Schmitt, 33, was pronounced dead at 9:14 p.m. at the Greensville Correctional Center in Jarratt, said Larry Traylor, a spokesman for the Virginia Department of Corrections.
Gov. Timothy M. Kaine (D) yesterday rejected a request for clemency. "Having carefully reviewed the petition for clemency and judicial opinions regarding this case, I find no compelling reason to set aside the sentence that was recommended by the jury, and then imposed and affirmed by the courts," Kaine said in a written statement.
Kaine's decision came after the U.S. Supreme Court rejected without comment a request to hear an appeal from Schmitt.
Schmitt was sentenced to death for shooting Shelton E. Dunning, 39, during a holdup at a NationsBank branch in Bon Air in February 1999. Dunning, who had been hired by the bank about a month after retiring from the Army and shortly before he was to be married, held the door for Schmitt moments before gunned him down.

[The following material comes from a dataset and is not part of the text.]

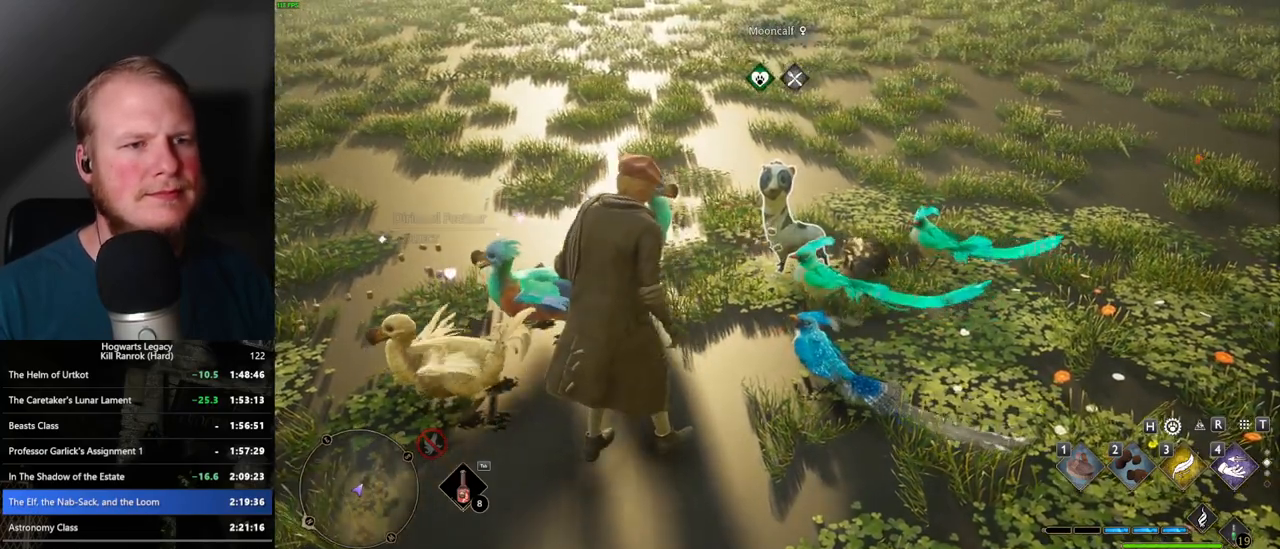
{"keys": [], "mouse": [], "events": [[83, "2", "down"], [150, "2", "up"], [233, "2", "down"], [283, "2", "up"], [383, "2", "down"], [433, "2", "up"]]}
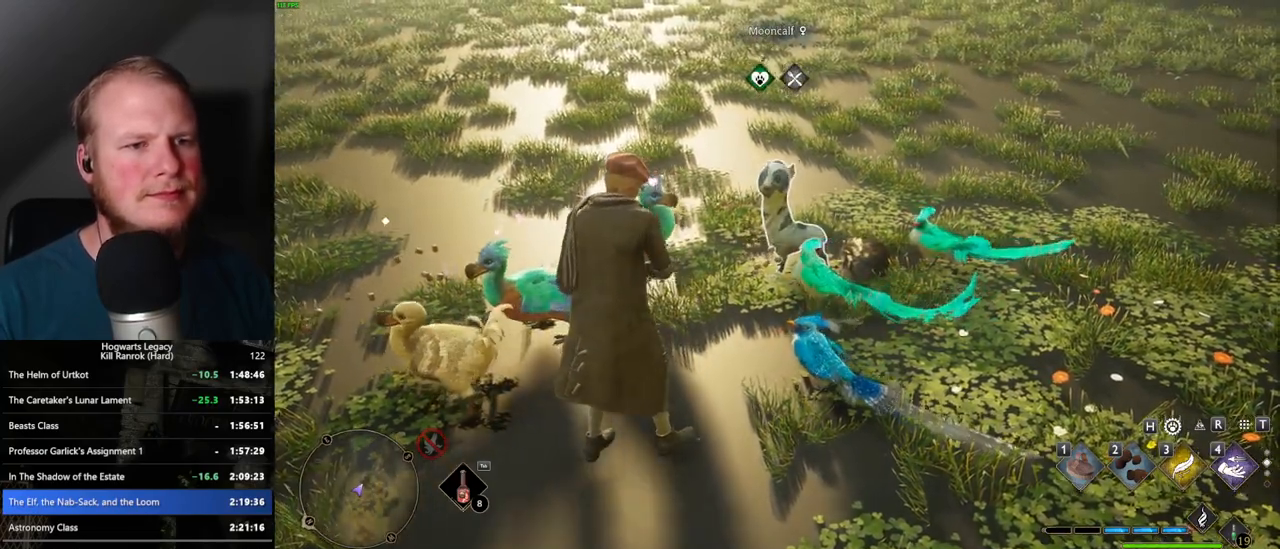
{"keys": [], "mouse": [], "events": [[17, "2", "down"], [117, "2", "up"]]}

After the shooting, Schmitt ordered tellers to dump nearly $36,000 in cash into a trash bag. Police arrested him three days later and eventually recovered the gun and about $27,000.

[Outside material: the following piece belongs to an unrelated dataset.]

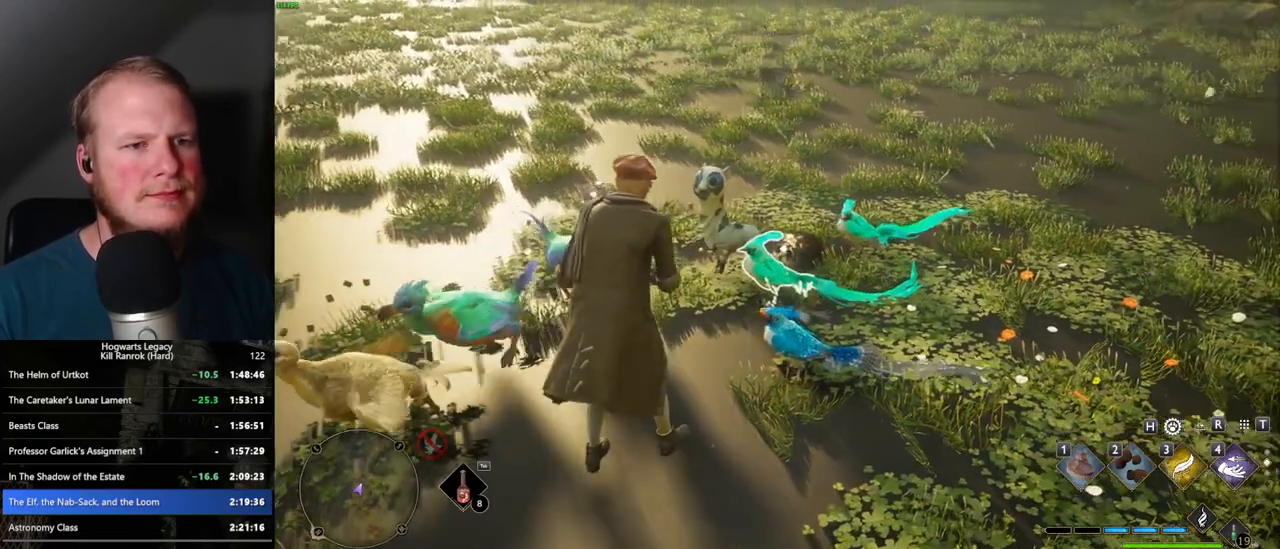
{"keys": [], "mouse": [], "events": []}
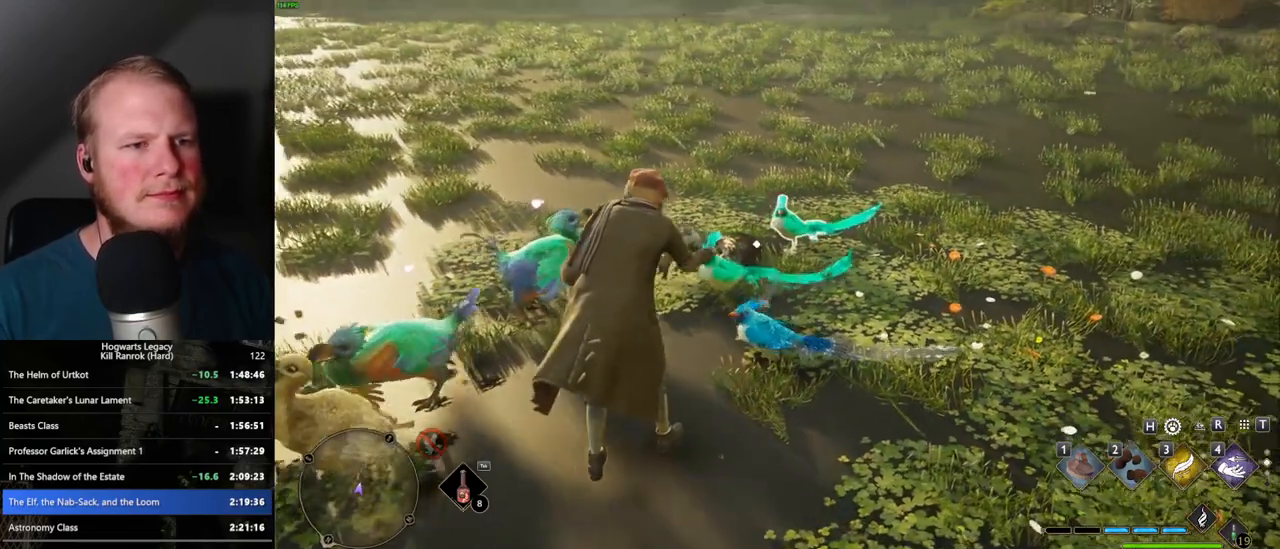
{"keys": [], "mouse": [], "events": [[417, "2", "down"], [500, "2", "up"]]}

During Schmitt's February 2000 trial in Chesterfield County, his attorney maintained that the killing was not premeditated and that Schmitt accidentally fired the gun during a scuffle with Dunning near the bank vault.

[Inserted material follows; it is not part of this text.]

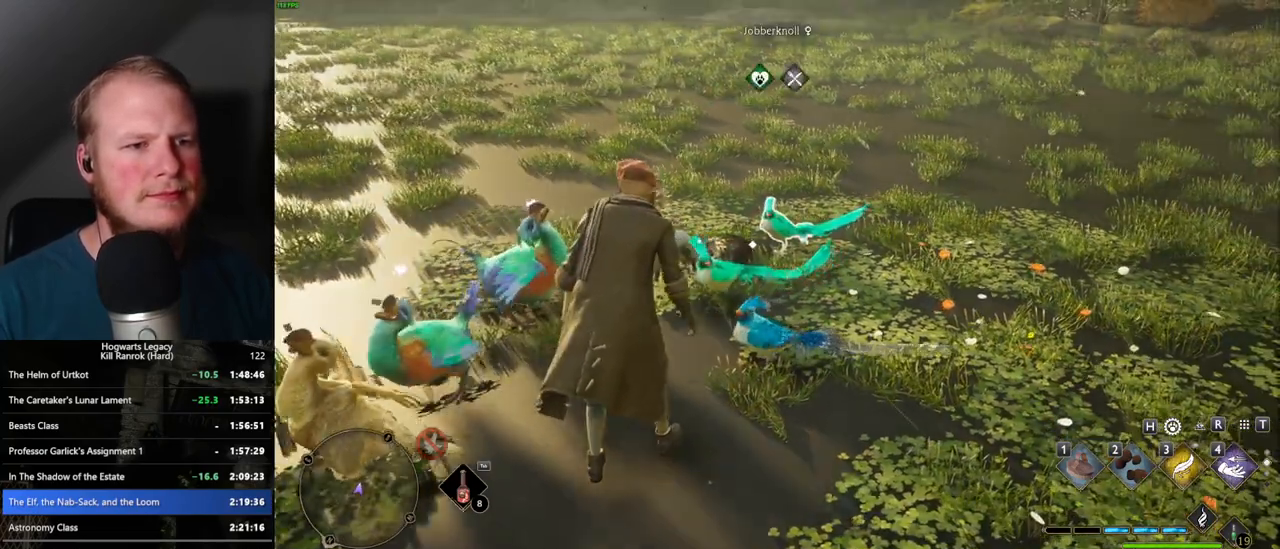
{"keys": [], "mouse": [], "events": [[83, "2", "down"], [167, "2", "up"], [250, "2", "down"], [317, "2", "up"], [400, "2", "down"], [467, "2", "up"]]}
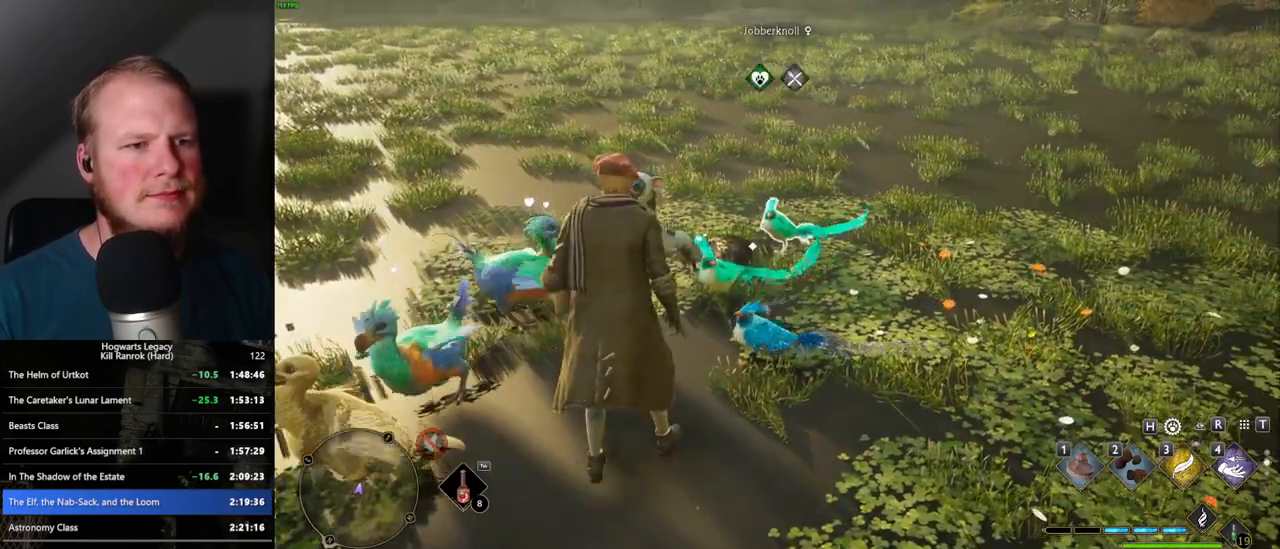
{"keys": [], "mouse": [], "events": [[67, "2", "down"], [117, "2", "up"], [200, "2", "down"], [283, "2", "up"], [367, "2", "down"], [450, "2", "up"]]}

Schmitt's attorney, Dana J. Finberg, reasserted that claim in a clemency petition filed with Kaine's office last month, saying that Warren Von Schuch, the Chesterfield County deputy commonwealth's attorney and the lead prosecutor on the case, deliberately withheld crucial evidence and suggested that Von Schuch, one of the state's most seasoned prosecutors, has demonstrated a pattern of "blatant misconduct."
Going forward with the execution, Finberg argued, would send a "message that violating the Constitutional rights of capital defendants risks only a slap on the wrist, while greatly enhancing the likelihood of the 'victory' of a death sentence."
In a phone interview, Finberg said: "It's not right to execute someone when you've got this kind of behavior going on"
The petition accused Von Schuch of illegally authorizing recordings of incriminating conversations about the murder between Schmitt and a key prosecution witness after Schmitt had obtained a lawyer. It also claimed that he failed to disclose during the trial important details about the witness's role that might have raised questions about the credibility of his testimony.
In a July ruling, a three-judge panel of the U.S. Court of Appeals for the 4th Circuit upheld Schmitt's conviction and death sentence but criticized Von Schuch's handling of the case. The court wrote that the prosecution team had "displayed a disconcerting lack of respect for its sole responsibility to ensure 'that justice be done.' "
But Von Schuch maintains that defense attorneys were privy to all the evidence.
Schmitt "received a very fair trial," Von Schuch said.
Before his execution, Schmitt requested for his last meal cheese pizza, a cheese omelet with sausage, green peppers and onions, and white cake with white icing.
His last words were: "Come on with it."